Complicated intra-abdominal infections caused by Citrobacter freundii, Enterobacter cloacae, Escherichia coli, Klebsiella oxytoca, Klebsiella pneumoniae, Enterococcus faecalis (vancomycin-susceptible isolates only), Staphylococcus aureus (methicillin-susceptible isolates only), Streptococcus anginosus grp. (includes S. anginosus, S. intermedius, and S. constellatus ), Bacteroides fragilis, Bacteroides thetaiotaomicron, Bacteroides uniformis, Bacteroides vulgatus, Clostridium perfringens, and Peptostreptococcus micros .
Appropriate specimens for bacteriological examination should be obtained in order to isolate and identify the causative organisms and to determine their susceptibility to tigecycline. TYGACIL may be initiated as empiric monotherapy before results of these tests are known.
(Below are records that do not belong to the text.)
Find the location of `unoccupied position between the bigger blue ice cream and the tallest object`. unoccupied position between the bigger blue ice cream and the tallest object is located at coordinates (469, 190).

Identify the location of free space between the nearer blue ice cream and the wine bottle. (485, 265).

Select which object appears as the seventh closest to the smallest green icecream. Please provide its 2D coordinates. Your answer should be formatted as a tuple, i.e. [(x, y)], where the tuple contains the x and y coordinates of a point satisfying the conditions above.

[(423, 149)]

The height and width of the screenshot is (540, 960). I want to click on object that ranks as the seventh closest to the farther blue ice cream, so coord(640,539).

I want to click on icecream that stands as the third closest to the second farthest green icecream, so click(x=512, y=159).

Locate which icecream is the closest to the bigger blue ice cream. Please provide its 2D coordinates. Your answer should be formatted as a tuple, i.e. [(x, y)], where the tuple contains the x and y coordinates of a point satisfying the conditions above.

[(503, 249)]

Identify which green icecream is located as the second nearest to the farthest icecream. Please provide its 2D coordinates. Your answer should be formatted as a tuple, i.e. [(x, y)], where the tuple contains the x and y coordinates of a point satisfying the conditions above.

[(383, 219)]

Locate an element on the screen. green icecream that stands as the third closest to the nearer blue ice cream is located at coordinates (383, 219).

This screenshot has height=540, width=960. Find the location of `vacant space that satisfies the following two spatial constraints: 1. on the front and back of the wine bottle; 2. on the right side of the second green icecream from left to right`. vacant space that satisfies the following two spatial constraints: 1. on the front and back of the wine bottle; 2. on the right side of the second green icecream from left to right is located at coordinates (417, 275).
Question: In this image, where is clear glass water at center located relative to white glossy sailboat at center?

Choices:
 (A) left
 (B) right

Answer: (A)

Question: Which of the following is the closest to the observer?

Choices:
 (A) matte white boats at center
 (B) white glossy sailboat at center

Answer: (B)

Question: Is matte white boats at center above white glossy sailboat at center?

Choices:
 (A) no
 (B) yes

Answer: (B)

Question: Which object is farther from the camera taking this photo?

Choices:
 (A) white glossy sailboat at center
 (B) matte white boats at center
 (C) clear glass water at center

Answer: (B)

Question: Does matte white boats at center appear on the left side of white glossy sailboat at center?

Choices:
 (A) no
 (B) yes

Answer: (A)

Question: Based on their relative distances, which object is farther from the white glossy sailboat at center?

To reduce the development of drug-resistant bacteria and maintain the effectiveness of TYGACIL and other antibacterial drugs, TYGACIL should be used only to treat infections that are proven or strongly suspected to be caused by susceptible bacteria. When culture and susceptibility information are available, they should be considered in selecting or modifying antibacterial therapy. In the absence of such data, local epidemiology and susceptibility patterns may contribute to the empiric selection of therapy.
TYGACIL is contraindicated for use in patients who have known hypersensitivity to tigecycline.
Glycylcycline class antibiotics are structurally similar to tetracycline class antibiotics and may have similar adverse effects.
TYGACIL may cause fetal harm when administered to a pregnant woman. If the patient becomes pregnant while taking tigecycline, the patient should be apprised of the potential hazard to the fetus. Results of animal studies indicate that tigecycline crosses the placenta and is found in fetal tissues. Decreased fetal weights in rats and rabbits (with associated delays in ossification) and fetal loss in rabbits have been observed with tigecycline. (See PRECAUTIONS , Pregnancy .)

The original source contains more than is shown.